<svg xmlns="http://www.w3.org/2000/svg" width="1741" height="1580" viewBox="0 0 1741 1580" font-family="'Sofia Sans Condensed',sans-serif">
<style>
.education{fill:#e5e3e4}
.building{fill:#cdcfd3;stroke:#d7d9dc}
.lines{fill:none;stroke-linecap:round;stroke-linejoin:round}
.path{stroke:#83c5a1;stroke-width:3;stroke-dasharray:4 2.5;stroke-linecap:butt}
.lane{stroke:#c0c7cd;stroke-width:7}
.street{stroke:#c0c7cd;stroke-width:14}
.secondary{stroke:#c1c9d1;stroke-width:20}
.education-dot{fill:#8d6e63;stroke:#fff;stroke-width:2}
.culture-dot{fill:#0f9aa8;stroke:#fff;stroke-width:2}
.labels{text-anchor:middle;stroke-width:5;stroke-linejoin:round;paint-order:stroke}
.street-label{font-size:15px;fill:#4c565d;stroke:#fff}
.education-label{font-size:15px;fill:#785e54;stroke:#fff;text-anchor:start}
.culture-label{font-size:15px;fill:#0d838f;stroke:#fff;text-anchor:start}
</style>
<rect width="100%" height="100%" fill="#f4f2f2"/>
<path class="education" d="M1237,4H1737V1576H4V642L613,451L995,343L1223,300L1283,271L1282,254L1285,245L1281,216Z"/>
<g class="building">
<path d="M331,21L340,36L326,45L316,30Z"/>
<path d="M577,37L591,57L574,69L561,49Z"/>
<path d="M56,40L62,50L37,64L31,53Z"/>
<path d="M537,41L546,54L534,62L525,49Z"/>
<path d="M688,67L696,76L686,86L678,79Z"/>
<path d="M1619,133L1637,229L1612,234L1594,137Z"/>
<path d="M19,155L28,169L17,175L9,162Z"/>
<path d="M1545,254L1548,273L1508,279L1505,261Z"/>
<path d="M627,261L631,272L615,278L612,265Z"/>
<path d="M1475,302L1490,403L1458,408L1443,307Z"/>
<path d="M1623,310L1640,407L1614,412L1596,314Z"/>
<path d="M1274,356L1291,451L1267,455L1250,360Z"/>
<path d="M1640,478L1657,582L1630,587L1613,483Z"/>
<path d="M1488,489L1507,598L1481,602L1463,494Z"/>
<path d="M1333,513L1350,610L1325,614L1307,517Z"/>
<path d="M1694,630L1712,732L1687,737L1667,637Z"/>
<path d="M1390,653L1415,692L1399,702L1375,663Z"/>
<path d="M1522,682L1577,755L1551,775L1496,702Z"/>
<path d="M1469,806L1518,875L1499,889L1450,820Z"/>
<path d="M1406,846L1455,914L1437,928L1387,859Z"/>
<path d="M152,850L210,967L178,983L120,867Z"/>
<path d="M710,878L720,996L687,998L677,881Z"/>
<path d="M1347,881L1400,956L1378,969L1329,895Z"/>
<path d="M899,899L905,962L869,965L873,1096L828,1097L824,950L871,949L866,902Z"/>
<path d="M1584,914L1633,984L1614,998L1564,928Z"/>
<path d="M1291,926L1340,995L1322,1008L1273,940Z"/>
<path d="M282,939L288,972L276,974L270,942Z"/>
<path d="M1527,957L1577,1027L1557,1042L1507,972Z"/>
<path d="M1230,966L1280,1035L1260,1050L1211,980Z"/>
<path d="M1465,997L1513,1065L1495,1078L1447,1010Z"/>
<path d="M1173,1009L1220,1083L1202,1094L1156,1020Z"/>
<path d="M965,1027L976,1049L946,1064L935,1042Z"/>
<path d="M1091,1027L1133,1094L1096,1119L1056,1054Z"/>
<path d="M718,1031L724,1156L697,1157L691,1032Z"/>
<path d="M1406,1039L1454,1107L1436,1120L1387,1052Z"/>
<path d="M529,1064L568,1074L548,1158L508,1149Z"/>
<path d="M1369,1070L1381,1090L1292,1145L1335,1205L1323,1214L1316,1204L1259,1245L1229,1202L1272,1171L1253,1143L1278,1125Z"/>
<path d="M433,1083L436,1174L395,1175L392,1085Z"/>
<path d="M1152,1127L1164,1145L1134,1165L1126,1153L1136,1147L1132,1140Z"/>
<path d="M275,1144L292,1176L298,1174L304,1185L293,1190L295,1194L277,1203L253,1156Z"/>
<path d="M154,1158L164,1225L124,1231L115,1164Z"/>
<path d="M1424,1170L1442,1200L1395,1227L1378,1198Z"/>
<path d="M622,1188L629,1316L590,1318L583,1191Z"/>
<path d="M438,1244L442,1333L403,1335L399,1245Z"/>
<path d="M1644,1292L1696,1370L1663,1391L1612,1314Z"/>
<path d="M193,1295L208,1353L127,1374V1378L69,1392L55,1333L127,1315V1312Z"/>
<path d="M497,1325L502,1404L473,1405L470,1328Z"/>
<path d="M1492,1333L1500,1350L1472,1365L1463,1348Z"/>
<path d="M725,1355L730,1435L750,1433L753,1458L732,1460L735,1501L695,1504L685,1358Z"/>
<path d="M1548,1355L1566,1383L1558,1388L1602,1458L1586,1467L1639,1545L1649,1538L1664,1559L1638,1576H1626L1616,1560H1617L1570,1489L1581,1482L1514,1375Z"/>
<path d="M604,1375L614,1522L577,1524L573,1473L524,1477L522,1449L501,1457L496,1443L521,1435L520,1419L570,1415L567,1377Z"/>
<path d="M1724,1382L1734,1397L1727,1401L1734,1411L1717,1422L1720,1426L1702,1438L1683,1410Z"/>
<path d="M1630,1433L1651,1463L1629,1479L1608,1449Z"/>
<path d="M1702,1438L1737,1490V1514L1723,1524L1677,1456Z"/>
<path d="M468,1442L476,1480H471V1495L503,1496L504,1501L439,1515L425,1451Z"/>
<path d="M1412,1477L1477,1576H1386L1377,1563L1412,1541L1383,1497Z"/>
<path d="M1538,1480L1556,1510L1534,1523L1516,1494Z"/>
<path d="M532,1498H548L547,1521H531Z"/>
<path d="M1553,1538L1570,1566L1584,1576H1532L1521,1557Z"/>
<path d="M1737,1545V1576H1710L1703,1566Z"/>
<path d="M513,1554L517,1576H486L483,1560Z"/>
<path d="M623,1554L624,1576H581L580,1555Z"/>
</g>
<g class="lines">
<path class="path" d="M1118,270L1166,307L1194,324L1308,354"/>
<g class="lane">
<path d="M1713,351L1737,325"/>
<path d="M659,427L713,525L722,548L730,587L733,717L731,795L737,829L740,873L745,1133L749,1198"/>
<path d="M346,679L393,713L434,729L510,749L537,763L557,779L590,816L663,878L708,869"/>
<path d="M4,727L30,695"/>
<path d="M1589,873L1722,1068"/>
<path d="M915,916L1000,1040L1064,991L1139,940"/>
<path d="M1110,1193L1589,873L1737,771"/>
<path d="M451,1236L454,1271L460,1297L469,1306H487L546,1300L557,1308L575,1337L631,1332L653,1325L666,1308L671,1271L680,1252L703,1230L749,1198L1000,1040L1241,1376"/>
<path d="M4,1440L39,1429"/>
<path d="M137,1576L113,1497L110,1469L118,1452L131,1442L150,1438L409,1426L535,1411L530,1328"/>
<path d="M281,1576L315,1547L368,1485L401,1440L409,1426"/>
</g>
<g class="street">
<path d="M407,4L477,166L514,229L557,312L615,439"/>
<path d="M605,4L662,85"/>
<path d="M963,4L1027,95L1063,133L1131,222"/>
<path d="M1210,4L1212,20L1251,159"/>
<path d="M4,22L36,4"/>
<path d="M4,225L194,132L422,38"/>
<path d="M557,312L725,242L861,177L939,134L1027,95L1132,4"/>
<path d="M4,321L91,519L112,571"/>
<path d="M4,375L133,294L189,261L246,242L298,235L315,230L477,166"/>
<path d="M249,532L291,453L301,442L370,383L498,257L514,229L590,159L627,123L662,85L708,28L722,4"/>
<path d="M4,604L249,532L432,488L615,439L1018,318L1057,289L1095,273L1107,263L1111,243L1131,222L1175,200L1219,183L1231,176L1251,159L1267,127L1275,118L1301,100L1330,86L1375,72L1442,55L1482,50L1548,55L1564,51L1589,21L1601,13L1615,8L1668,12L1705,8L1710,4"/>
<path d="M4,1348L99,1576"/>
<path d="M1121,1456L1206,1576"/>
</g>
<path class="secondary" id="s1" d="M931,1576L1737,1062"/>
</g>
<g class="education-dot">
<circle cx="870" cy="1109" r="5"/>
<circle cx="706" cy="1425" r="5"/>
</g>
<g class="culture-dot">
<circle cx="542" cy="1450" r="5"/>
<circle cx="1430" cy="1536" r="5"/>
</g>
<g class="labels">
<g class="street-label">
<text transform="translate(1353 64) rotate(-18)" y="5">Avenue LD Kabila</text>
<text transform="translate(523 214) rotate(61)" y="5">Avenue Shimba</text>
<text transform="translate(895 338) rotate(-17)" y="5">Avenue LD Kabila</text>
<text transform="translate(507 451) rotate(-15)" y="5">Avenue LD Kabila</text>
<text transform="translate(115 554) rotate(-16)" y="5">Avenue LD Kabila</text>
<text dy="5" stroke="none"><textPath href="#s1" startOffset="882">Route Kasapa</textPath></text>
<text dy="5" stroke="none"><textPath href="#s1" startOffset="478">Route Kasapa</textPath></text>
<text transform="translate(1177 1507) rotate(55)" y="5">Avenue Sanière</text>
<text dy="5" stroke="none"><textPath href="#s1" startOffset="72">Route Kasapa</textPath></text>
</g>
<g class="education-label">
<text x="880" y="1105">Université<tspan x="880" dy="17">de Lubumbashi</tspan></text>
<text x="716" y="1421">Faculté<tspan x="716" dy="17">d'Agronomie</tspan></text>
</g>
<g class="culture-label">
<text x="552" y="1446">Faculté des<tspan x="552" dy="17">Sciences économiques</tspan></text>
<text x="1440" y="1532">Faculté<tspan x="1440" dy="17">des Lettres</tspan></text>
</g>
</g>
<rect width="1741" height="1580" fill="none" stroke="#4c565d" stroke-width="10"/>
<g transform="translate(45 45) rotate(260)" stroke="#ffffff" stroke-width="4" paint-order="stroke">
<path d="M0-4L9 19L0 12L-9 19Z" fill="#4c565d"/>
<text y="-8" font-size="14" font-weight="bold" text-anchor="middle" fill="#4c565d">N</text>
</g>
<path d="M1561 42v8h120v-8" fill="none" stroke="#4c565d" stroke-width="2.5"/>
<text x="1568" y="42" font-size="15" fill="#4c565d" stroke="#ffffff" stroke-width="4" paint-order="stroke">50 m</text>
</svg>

» EXERCISE PROMPT: For the string "linecap", show each line of the entries above where it occurs.

» ANSWER TO THIS TASK:
.lines{fill:none;stroke-linecap:round;stroke-linejoin:round}
.path{stroke:#83c5a1;stroke-width:3;stroke-dasharray:4 2.5;stroke-linecap:butt}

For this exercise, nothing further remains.